Given text:
____

Even though I knew that, even though Old Salem is a pedestrian experience — and I mean that in terms of people walking — I was surprised to see the speed limit that was posted in Old Salem: 2.5 miles per hour.
I’d never seen a speed limit that low, and when I tried to drive 2.5, it was nearly impossible. It’s just a smidge, or a skosh, above being motionless. But, laws being laws, I did my best, creeping along like a snail in my red jeep, traffic gathering behind me, mother beside me and Ace in the back seat wondering, I’d guess, “What is this? Are we stopping or not?”
As we crept along, my mother showed me the house my sister born in, and, nearby, the building at Salem College where she worked in the public relations department. As we left, I insisted on pulling over to take a picture of the speed limit sign, for by then – even though I’m all for playing it safe and slowing down in life — I’d concluded that the the 2.5 mile speed limit was one of the most ridiculous things ever.
By that time, I needed a strong cup of coffee, for driving 2.5 makes one sleepy at an amazing speed.

____

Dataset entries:
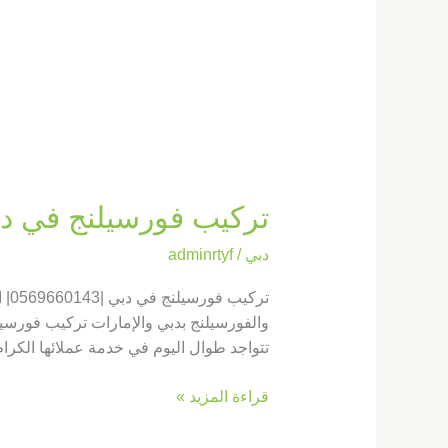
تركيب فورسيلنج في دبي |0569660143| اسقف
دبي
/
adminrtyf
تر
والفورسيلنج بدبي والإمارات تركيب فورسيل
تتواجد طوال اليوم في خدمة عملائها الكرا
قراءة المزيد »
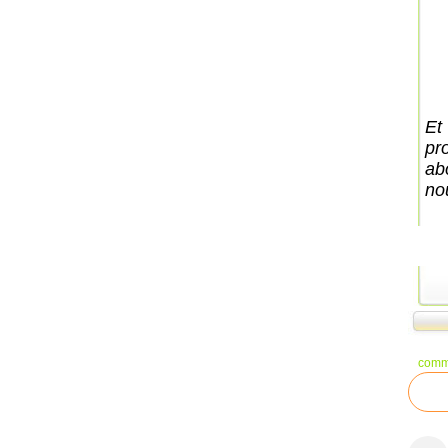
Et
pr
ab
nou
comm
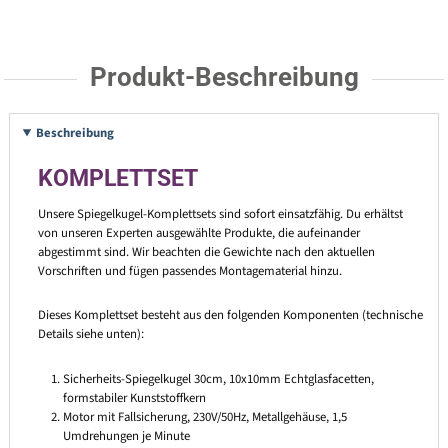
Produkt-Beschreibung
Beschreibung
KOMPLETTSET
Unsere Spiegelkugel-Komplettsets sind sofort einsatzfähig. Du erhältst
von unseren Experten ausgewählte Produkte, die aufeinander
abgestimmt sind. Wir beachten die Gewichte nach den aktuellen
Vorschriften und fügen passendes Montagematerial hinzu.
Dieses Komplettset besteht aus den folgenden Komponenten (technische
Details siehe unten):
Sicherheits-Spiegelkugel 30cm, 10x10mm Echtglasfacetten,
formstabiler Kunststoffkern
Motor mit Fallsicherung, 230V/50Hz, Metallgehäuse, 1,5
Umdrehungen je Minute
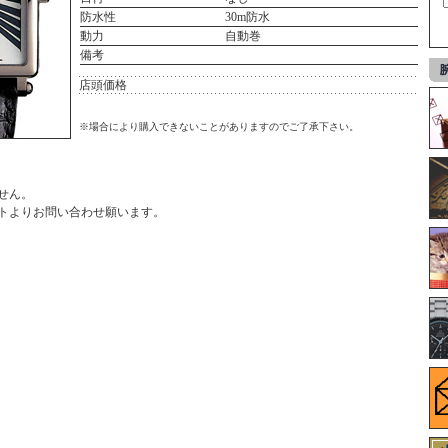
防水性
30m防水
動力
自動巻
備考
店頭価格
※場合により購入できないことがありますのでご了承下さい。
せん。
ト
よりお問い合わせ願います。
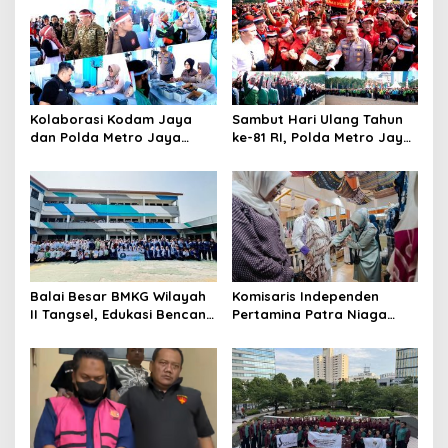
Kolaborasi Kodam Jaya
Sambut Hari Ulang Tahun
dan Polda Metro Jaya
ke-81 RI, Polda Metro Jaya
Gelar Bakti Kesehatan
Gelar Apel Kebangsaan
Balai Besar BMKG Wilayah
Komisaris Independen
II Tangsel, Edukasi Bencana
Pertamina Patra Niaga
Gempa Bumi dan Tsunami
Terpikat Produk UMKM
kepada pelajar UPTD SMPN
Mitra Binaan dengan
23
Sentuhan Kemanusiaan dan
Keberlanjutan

____

Requirement: Pick up the account of driving through Old Salem at 2.5 miles per hour and continue it from its last sentence.

Exercise answer:
I settled for the coffee pot, just a couple of blocks away and one of Winston-Salem’s best-known landmarks.
The coffee pot is 12 feet high, 16 feet in circumference and was made by tinsmith Julius Mickey in 1858. In the town then known as Salem, Mickey opened a grocery store and, in its loft, a tinsmith shop.
The tin shop turned out to fare far better than the grocery. It was the source of cups, plates, pots, pans, coffee and tea pots, buckets and lanterns and more — items in such demand that a second tinsmith opened just down the street.
To distinguish his shop from it, Mickey built, of tin, an enormous coffee pot, large enough, it is said, to hold 740 gallons of coffee. He placed it on a wooden post in front of his shop on the side of the street -– in a way that it actually extended into the street. Over time it became banged up by horse-drawn buggies that bumped it.
By the time Mickey sold his shop to another tinsmith, L. B. Brickenstein, the pot was considered both a town symbol and a nuisance.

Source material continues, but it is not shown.